It is 4:18 in the afternoon. For 45 minutes I had peace. The house was quiet. Yes, the pile of clean laundry cried to me but I ignored it. I then went for a doctor's appointment and came home shortly after some of my children trickled in. But at this very moment, there are no less than 12 children wandering around my house, looking in cupboards and my refrigerator. I'm fairly certain someone will end up in my underwear drawer. I'm not even certain I know who all the children are. One of my children planned a scavenger hunt without my knowledge. Now I know. Thanks for the heads-up, Kiddo.
I have also been on the phone nearly constantly. Try being on the phone and answering questions by your own children, yelling at someone else's child to stop playing the piano, asking what is going on. It surprises me I haven't blown a gasket. I'm surprised I'm sitting here so calmly typing this while other people's children wander around me.
Scott called. How is my day? I like that call. Everything's fine. It's still quiet.
The hospital called. My mammogram needs to be scheduled. I can barely plan for tomorrow. I'm looking for my rarely written in planner. I scheduled it, anyway. It will be balanced between the delicate time that I LOVE after I am finished with work and before the children come home. The woman asked me if I have implants. I laughed and told her she wouldn't ask that if she saw me.

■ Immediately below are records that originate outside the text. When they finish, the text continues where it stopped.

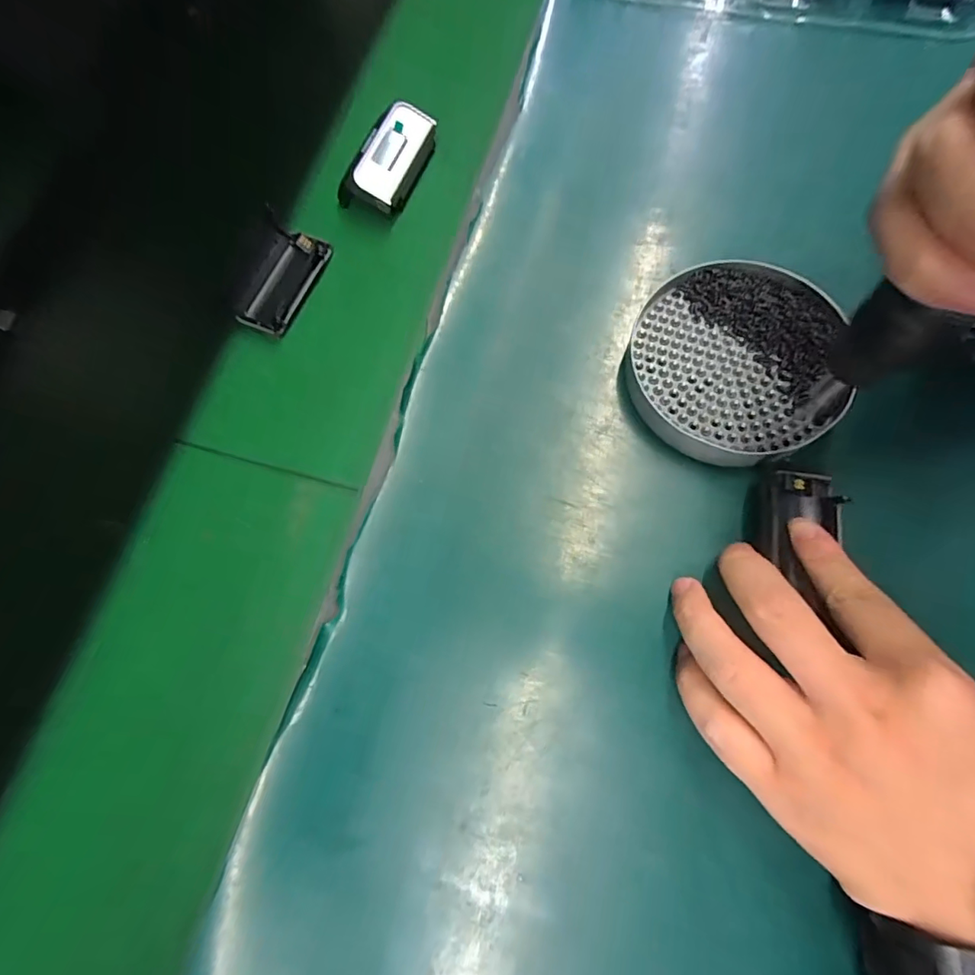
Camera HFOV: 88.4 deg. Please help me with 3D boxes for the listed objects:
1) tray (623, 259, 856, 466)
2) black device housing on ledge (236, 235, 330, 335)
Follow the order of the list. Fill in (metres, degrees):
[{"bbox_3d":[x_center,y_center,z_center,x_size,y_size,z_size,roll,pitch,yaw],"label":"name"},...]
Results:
[{"bbox_3d":[0.133,-0.068,0.276,0.112,0.026,0.109,-1,73,4],"label":"tray"},{"bbox_3d":[-0.134,-0.135,0.331,0.036,0.008,0.073,21,76,10],"label":"black device housing on ledge"}]

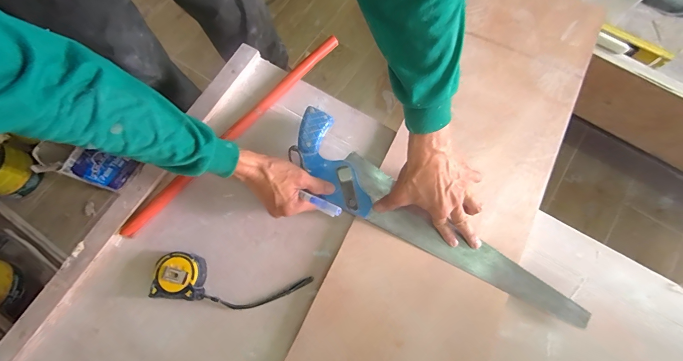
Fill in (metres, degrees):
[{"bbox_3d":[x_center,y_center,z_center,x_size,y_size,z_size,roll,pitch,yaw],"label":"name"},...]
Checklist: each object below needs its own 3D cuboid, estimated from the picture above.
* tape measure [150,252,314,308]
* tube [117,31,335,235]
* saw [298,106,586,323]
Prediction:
[{"bbox_3d":[-0.156,0.148,0.466,0.215,0.031,0.063,8,74,2],"label":"tape measure"},{"bbox_3d":[-0.171,-0.087,0.546,0.025,0.020,0.468,40,78,10],"label":"tube"},{"bbox_3d":[0.127,0.065,0.490,0.484,0.021,0.100,34,75,6],"label":"saw"}]

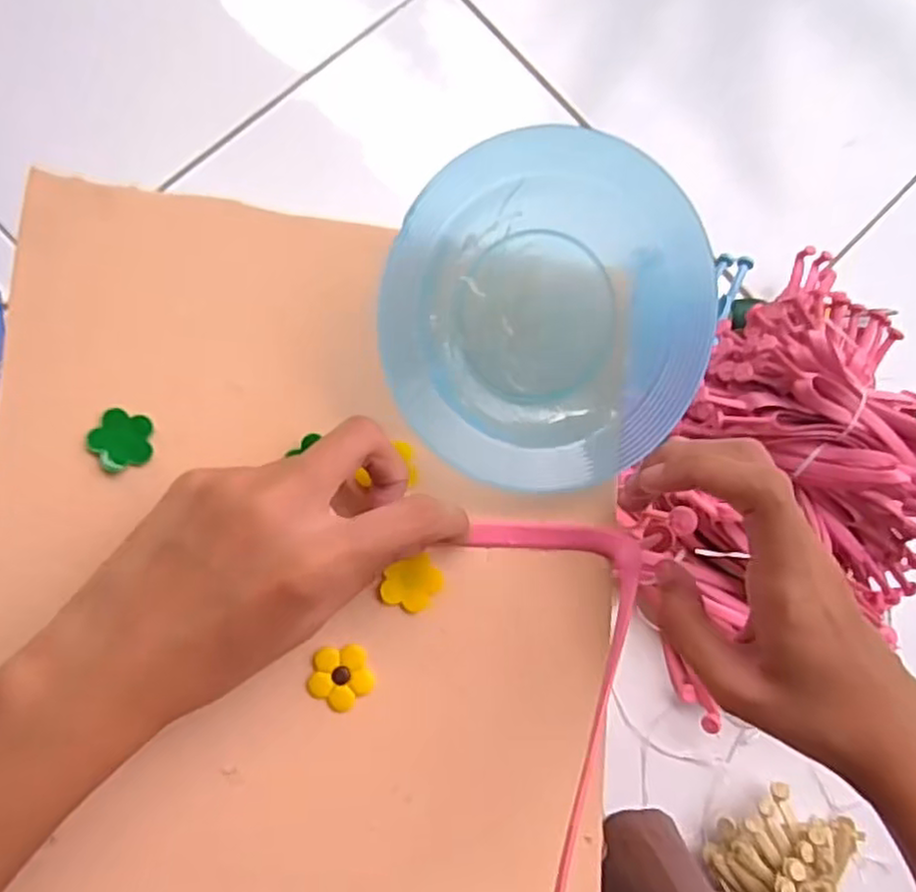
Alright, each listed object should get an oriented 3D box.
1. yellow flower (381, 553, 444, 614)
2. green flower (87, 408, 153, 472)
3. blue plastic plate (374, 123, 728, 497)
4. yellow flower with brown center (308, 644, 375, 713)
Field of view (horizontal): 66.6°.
[{"bbox_3d":[-0.018,0.053,0.270,0.021,0.004,0.022,1,83,-7],"label":"yellow flower"},{"bbox_3d":[-0.127,-0.003,0.264,0.022,0.004,0.022,1,83,-7],"label":"green flower"},{"bbox_3d":[0.034,-0.049,0.267,0.125,0.022,0.126,-3,104,-14],"label":"blue plastic plate"},{"bbox_3d":[-0.044,0.087,0.263,0.024,0.004,0.023,1,83,-7],"label":"yellow flower with brown center"}]

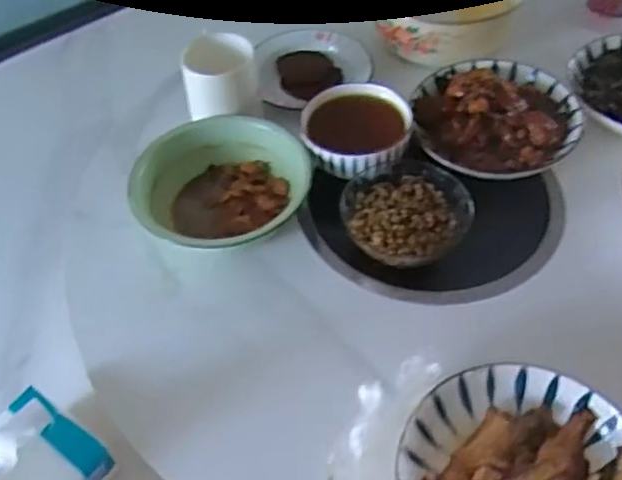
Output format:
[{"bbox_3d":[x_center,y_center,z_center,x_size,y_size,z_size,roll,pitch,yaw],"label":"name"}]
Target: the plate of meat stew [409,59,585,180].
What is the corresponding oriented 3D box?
[{"bbox_3d":[0.199,-0.142,0.718,0.167,0.043,0.165,-2,51,2],"label":"plate of meat stew"}]

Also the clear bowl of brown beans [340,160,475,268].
[{"bbox_3d":[0.088,-0.025,0.640,0.113,0.045,0.110,-2,51,2],"label":"clear bowl of brown beans"}]

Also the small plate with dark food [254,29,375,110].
[{"bbox_3d":[-0.008,-0.214,0.820,0.137,0.021,0.127,-2,51,2],"label":"small plate with dark food"}]

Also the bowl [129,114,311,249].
[{"bbox_3d":[-0.088,-0.052,0.678,0.153,0.069,0.157,-2,51,2],"label":"bowl"}]

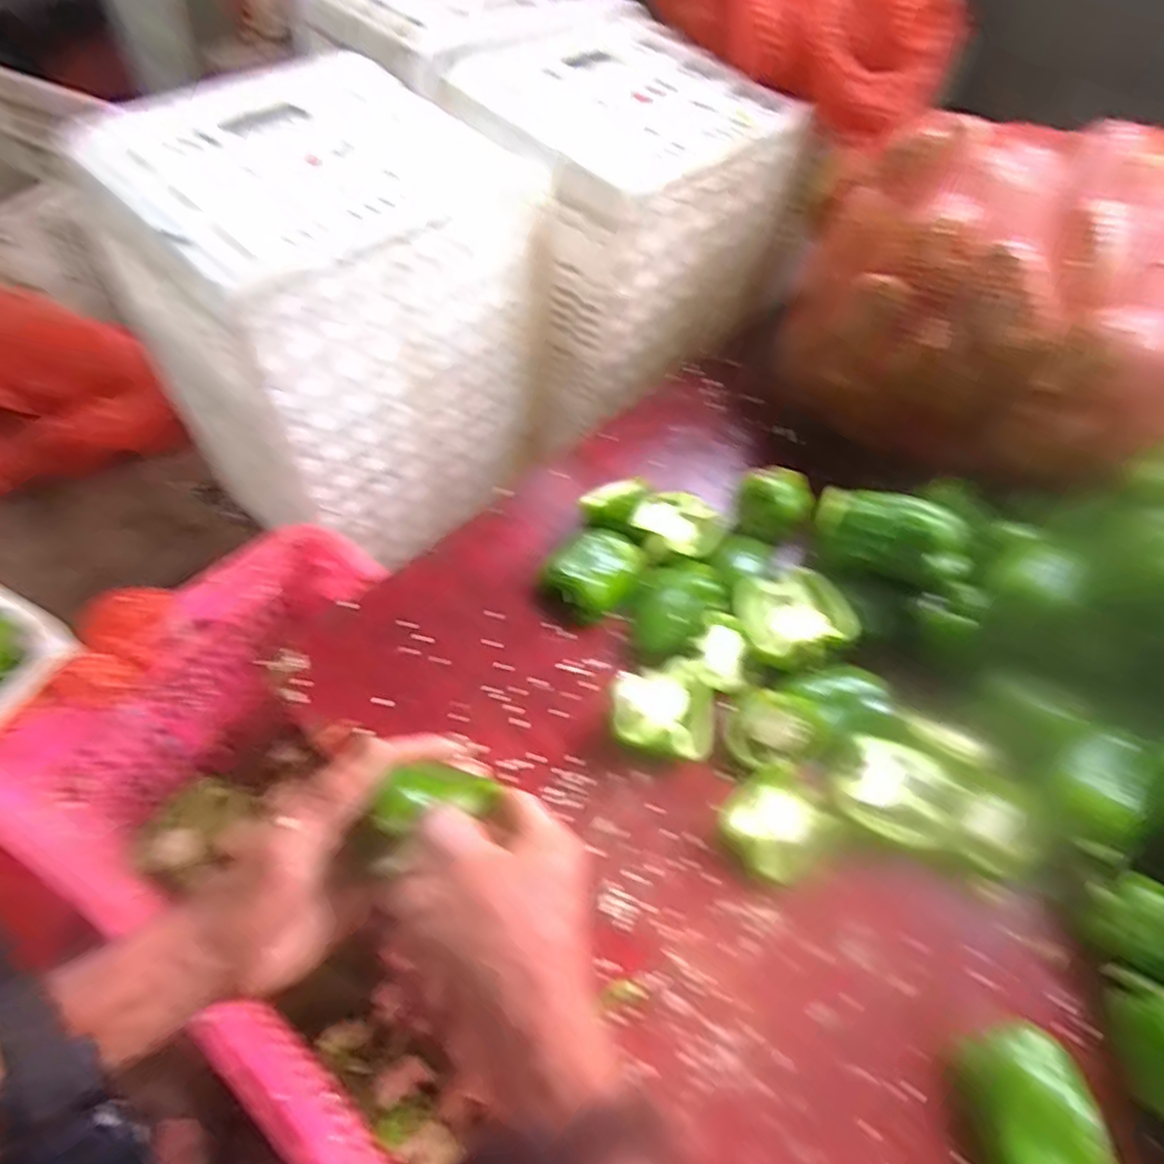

The moment I hung up, my dad called. We talked Kindle-talk then cancer talk. Mom's starting chemo again. She's not a happy camper. He asked me to come over. I told him I'd come as soon as I could kick out all these children who were suddenly fighting among themselves. Probably in a couple of hours. Hung up.
Becky called. She wants money for Relief Society activity. We talked about high school band. Hung up.
MaKayla called. She wanted to talk to my oldest daughter who is at the high school until late tonight working on band. Hung up. That was 8 minutes ago.
Can I block all calls except from my family for a couple of hours? Can I make my house appear invisible so nobody comes over for a day? Can I have a few quiet hours with just my children and husband and no calls, knocks or ringing of the bell?
All I know is the children are yelling again. Some at each other. Even the dog is happy to be outside.